BEEKEEPING IN THE NORTHEAST - An account of my beekeeping, not a treatise of expertise, but for friends & family who wish to keep bees vicariously through me, and for the occasional apiarist passer-by.

Wednesday, February 9, 2011

2009 My first year: rain, rain...

Swarming on the 4th of July
The way bees multiply, simply put, is by creating a new queen and splitting the hive up into "Loyalist" and "Separatists". The Loyalist stay behind awaiting a new queen to be born; and the Separatists move on with the old queen mother of them all.

It is an unselfish and beautiful thing when it happens on the Fourth of July. Scouts are sent out, make their case to the group for alternative locations through dance navigational movements in accordance with the position of the sun - perhaps to a hollow in a log or tree. They all take turns visiting those locations, finally to deliberate where to relocate while resting on a nearby tree branch. Despite all the bees efforts, this is when the skilled beekeeper can herd them back into a new home of his choice - if that branch is within reach. In anticipation of such an event I built a second hive and had it at the ready.

I'm in my first year of beekeeping and I write with mixed emotions. We have the largest and tallest stand of Sugar Maples on our road. My bees took to the highest branches of the tallest tree and waved at us in all their glory from limbs reaching perhaps 80 feet into the stormy sky.

We are in an "intervale" of the White Mountains of the Appalachians of the North East...shady and damp. It is colder here than my little Italian friends prefer, but they wintered in Maine and have proven themselves to be a hearty industrious hive; and a gentle one at that.

But the rain has been relentless. Only nine days in June with no precipitation and in that time hardly a one with even so much as spotty sun. During one break we quickly got our garden plants into their beds...but the flowers on my bolted herbs were soaked and not offering much in the way of pollen. Many an evening I watched the girls grumbling on the porch of the hive en-mass. Whenever a dry moment came along I opened the roof and carefully placed a bag of nectar-syrup to insure as much as possible a food source and made plenty of room for their numbers by adding another story. Most kept hives are lost to starvation and over-crowding under such conditions, I read.

Firework shows were all tentative throughout the county, the radio reported, as I sat on the porch with my cat about noon time. We then heard what sounded like a plane overhead only it never seemed to pass. Finally, walking into the garden, I looked up and beheld my bees in a swarm! The wind whipped and the clouds blew quickly across the sky. Thunder and lightening heralded the event. The greatest number landed on one large branch of our grandest maple, a smaller group on another....but by evening the majority united with the minority into one high and lofty mass of humming freedom.

Two scouts found their way into our house so we carefully caught and placed them into the new hive home hoping they would fly up and tell the others what a great new place they had found....but no luck. A handful of Loyalist lined up on the parent hive's porch waving their little buns in the air toward the swarm calling them back as well...but no.

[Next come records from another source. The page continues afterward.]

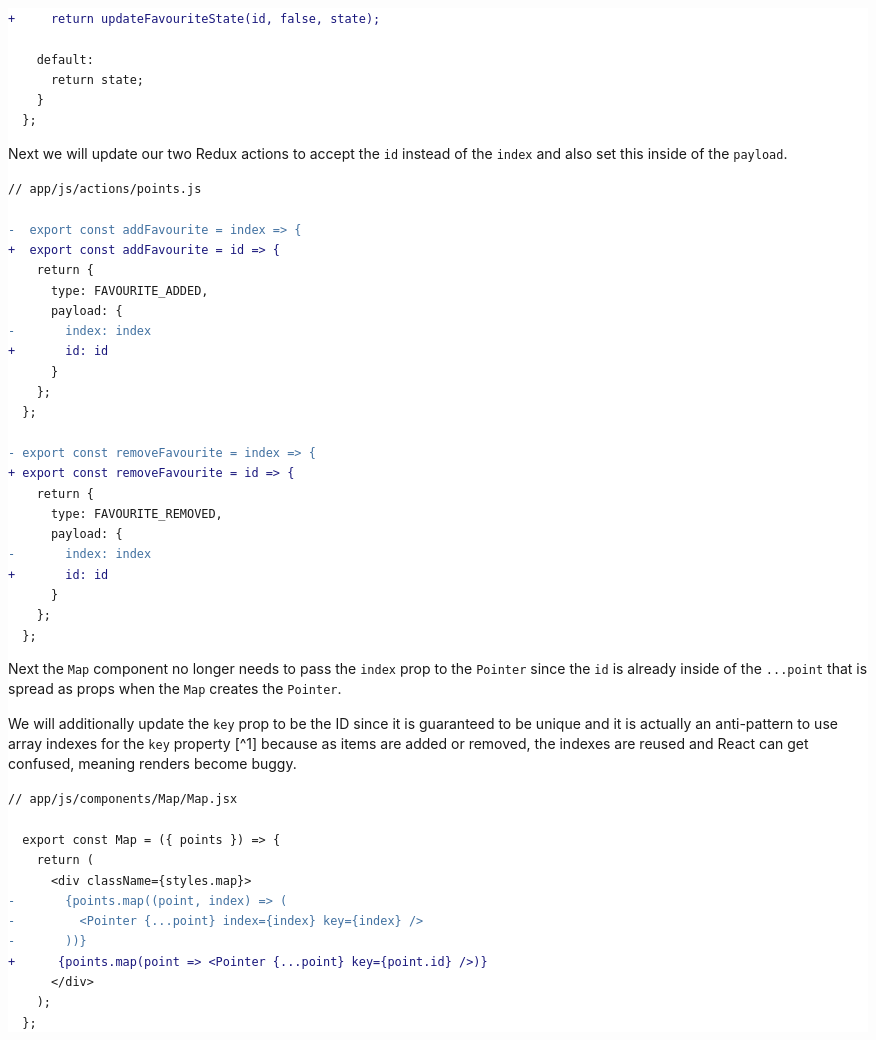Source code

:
 ```diff
+     return updateFavouriteState(id, false, state);

    default:
      return state;
    }
  };
```

Next we will update our two Redux actions to accept the `id` instead of the
`index` and also set this inside of the `payload`.

```diff
// app/js/actions/points.js

-  export const addFavourite = index => {
+  export const addFavourite = id => {
    return {
      type: FAVOURITE_ADDED,
      payload: {
-       index: index
+       id: id
      }
    };
  };

- export const removeFavourite = index => {
+ export const removeFavourite = id => {
    return {
      type: FAVOURITE_REMOVED,
      payload: {
-       index: index
+       id: id
      }
    };
  };
```

Next the `Map` component no longer needs to pass the `index` prop to the
`Pointer` since the `id` is already inside of the `...point` that is spread as
props when the `Map` creates the `Pointer`.

We will additionally update the `key` prop to be the ID since it is guaranteed
to be unique and it is actually an anti-pattern to use array indexes for the
`key` property [^1] because as items are added or removed, the indexes are
reused and React can get confused, meaning renders become buggy.

```diff
// app/js/components/Map/Map.jsx

  export const Map = ({ points }) => {
    return (
      <div className={styles.map}>
-       {points.map((point, index) => (
-         <Pointer {...point} index={index} key={index} />
-       ))}
+      {points.map(point => <Pointer {...point} key={point.id} />)}
      </div>
    );
  };
```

Temperatures dropped into the 40's that night. I tossed and turned wondering if they could survive outside, but there they were Sunday morning clinging close to each other in the dawn's early light. It was an absolutely gorgeous day. The yard seemed to come alive with bird song, as if all weather concerns had gone with the winds of the previous day.

We watched with binoculars, hoped the adventurous bees would return home, and waited.

At precisely 1 PM the now familiar bee-plane noise rose in volume. All the scouts had returned, a decision had been made.

The fertile hay fields around our intervale, so beautiful with color, go yet un-mowed, unusual by this time of year. For this California girl now living in historical New England, "make hay while the sun shines" has gone from a hoky phrase of my Mom's to a call for action. We have empathized with the dilemma the rain has presented to the local farmers in this regard.

Those amber waves of grain must have been just too much to resist for my little band of Separatists observing the world beyond the garden from such heights. In an organized swoop, with perhaps a shout of freedom, they were flying off over the tree tops to brave their new world. The sun beat down turning their departure into a glittery fireworks display.

At home the Loyalist went about their chores as if nothing had happened. They cleaned empty cells and brought a rainbow of pollen in by the little buckets on their legs. They straightened up the hive, discarded, recycled and mended comb. I saw no queen, but many, many queen cells waiting for the moment to emerge and fight for their place over the hive or die. Several drones paced around waiting also.

Then, there she was. A new queen. The first to hatch. She had attendants...just a few. She was laying eggs in newly drawn comb so had obviously just returned from the one mating flight of her life. The other queen cells, created by the workers to insure the success of the hive previous to the Separatists departure, are often distroyed by the beekeeper to allow the new queen to move forward in her reign. In nature, they just fight it out.

I have a lot to learn about bee keeping but this short season with "my girls" has been a wonder. Taking control of their own destiny like that...beekeepers be damned. I know it doesn't seem right mixing America's heritage with stories of royalty and bees...but I'll never look at any insect quite the same again. It is possible I may learn that our little neck of the woods is not the haven for bees that it has been for us.